2. Coloque los embriones en platos de cultivo de 100 mm a una densidad de aproximadamente 100 embriones/plato.
3. Añadir 50 ml de E3¹⁶ (complementado con 5 ml de una solución acuosa de 1% p/v de azul metileno para evitar la contaminación) a cada plato, limpiar los embriones o desechos muertos y mantener el plato en una incubadora oscura a 28 oC hasta que esté listo para la inyección.
4. A 1 día después de la fertilización (dpf), añadir 1-fenil-2-tiourea (PTU) a cada plato para producir una concentración final de 30 mg/L PTU en E3. La PTU previene la pigmentación, que puede interferir con la capacidad de ver las células tumorales y los vasos sanguíneos.
5. A 2 dpf, utilice agujas o pinzas para desenrodar manualmente cualquier embrión que esté desishado. Con un microscopio fluorescente, seleccione tantos embriones transgénicos como sea necesario para la xenografting (50-200).
6. Antes de la implantación, anestesiar los embriones seleccionados en una solución de 300 g/ml de tricaína en E3 para evitar el movimiento durante el procedimiento de inyección.
7. Llene un plato de 35 mm con un 2% de metilcelulosa en Solución E3 a una cuarta parte del volumen del plato.
8. Utilice una pipeta de transferencia para colocar aproximadamente 50 embriones (minimizando el volumen de la solución E3 también transferida) a la metilcelulosa.
9. Utilice una punta de pipeta Microloader para organizar los embriones de modo que todos estén orientados verticalmente, con las cabezas hacia la parte superior y con el lado izquierdo hacia arriba.
   NOTA: Los pasos 4.7-4.9 también se pueden llevar a cabo organizando los embriones en un bloque de agarosa como se describió anteriormente^17,pero en nuestra experiencia, los embriones se organizan más fácilmente cuando se agrupan en metilcelulosa.

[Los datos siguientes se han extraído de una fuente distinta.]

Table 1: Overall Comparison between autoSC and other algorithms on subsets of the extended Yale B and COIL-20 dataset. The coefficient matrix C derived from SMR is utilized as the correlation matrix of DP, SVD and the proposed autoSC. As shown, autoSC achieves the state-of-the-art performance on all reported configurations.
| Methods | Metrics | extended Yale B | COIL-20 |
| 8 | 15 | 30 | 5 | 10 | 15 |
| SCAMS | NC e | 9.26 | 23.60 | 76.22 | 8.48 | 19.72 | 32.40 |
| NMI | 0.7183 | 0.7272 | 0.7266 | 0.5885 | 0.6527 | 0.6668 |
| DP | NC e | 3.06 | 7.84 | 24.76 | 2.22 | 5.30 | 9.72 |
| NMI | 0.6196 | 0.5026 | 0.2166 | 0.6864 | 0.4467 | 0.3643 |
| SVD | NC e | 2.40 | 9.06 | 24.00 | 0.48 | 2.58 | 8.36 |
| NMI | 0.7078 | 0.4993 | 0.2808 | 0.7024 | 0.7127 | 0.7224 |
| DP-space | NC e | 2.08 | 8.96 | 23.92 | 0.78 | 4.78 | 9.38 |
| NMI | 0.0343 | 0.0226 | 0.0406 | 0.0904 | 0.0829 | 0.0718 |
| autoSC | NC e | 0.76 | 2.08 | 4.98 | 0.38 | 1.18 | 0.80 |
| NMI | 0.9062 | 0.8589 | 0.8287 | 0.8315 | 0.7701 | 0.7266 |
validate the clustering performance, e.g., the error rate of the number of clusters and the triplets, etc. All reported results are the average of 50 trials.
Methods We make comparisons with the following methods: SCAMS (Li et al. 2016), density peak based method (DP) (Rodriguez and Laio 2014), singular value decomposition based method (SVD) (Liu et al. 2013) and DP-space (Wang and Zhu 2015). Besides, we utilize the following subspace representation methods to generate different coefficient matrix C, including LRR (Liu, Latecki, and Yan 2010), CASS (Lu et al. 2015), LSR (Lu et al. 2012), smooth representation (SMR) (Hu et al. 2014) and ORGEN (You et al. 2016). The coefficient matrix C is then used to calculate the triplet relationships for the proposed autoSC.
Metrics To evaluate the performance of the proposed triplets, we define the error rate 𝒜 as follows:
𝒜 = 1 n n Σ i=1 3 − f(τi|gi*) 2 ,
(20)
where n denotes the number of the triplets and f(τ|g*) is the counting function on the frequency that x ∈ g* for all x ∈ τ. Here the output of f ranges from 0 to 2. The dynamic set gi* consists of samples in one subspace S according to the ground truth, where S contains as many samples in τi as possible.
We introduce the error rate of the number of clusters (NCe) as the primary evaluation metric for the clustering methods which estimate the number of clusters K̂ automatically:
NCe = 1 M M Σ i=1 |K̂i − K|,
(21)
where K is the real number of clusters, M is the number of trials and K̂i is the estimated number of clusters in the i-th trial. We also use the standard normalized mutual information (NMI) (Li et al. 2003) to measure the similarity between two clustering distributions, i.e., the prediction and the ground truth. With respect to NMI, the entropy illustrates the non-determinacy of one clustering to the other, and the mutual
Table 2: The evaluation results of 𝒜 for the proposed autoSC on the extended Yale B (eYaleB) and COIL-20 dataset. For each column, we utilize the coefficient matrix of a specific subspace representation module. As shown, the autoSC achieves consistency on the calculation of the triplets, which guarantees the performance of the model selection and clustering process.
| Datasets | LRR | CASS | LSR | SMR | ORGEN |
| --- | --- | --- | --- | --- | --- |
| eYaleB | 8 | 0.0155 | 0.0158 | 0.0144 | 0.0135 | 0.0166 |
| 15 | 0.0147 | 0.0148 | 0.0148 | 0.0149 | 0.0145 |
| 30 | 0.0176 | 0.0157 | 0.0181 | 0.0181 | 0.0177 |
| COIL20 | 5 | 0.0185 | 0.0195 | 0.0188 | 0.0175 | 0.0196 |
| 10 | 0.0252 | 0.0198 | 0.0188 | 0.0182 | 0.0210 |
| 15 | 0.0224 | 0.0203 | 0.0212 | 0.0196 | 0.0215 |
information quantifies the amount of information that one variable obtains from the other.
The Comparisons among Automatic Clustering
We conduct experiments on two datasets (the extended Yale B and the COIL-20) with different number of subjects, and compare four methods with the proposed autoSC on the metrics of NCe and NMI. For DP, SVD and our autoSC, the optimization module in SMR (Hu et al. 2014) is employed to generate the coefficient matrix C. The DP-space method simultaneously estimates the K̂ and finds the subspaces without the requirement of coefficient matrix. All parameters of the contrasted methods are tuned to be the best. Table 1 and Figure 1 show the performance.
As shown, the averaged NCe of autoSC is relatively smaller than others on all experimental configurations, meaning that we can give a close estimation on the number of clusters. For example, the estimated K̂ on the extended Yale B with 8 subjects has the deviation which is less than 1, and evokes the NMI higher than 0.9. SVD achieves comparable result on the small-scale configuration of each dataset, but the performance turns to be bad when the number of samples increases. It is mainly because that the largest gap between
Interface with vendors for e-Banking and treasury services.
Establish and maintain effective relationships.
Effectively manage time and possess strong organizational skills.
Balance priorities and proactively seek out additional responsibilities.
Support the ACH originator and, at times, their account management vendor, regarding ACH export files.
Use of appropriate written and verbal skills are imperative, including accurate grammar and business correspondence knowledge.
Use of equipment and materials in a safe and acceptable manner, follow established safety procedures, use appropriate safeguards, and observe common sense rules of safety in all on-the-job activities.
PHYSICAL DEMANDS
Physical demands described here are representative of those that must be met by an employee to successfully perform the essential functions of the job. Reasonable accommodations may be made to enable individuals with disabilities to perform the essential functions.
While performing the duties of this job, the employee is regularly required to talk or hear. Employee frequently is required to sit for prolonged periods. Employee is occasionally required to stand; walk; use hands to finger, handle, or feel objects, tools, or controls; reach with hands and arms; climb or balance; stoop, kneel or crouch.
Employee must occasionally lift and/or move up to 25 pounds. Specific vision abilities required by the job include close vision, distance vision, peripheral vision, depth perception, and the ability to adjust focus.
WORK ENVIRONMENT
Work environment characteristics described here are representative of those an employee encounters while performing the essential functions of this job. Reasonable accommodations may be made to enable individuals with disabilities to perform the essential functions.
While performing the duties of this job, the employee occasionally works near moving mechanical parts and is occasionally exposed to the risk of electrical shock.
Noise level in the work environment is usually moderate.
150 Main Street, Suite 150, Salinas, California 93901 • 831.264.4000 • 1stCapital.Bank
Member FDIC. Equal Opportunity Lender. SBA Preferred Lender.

5. Inyección de perivelina de células cancerosas de mamíferos en embriones de 2 dpf

NOTA: Para asegurar que las células se agrupen como un injerto cuando se implantan, las células deben mezclarse junto con una mezcla de matriz extracelular (ECM). Hemos descrito los pasos para hacer una mezcla de celda/ECM al utilizar una mezcla de ECM a la que se hace referencia en la Tabla de Materiales. Si se utiliza una matriz alternativa, los pasos deben ajustarse en consecuencia.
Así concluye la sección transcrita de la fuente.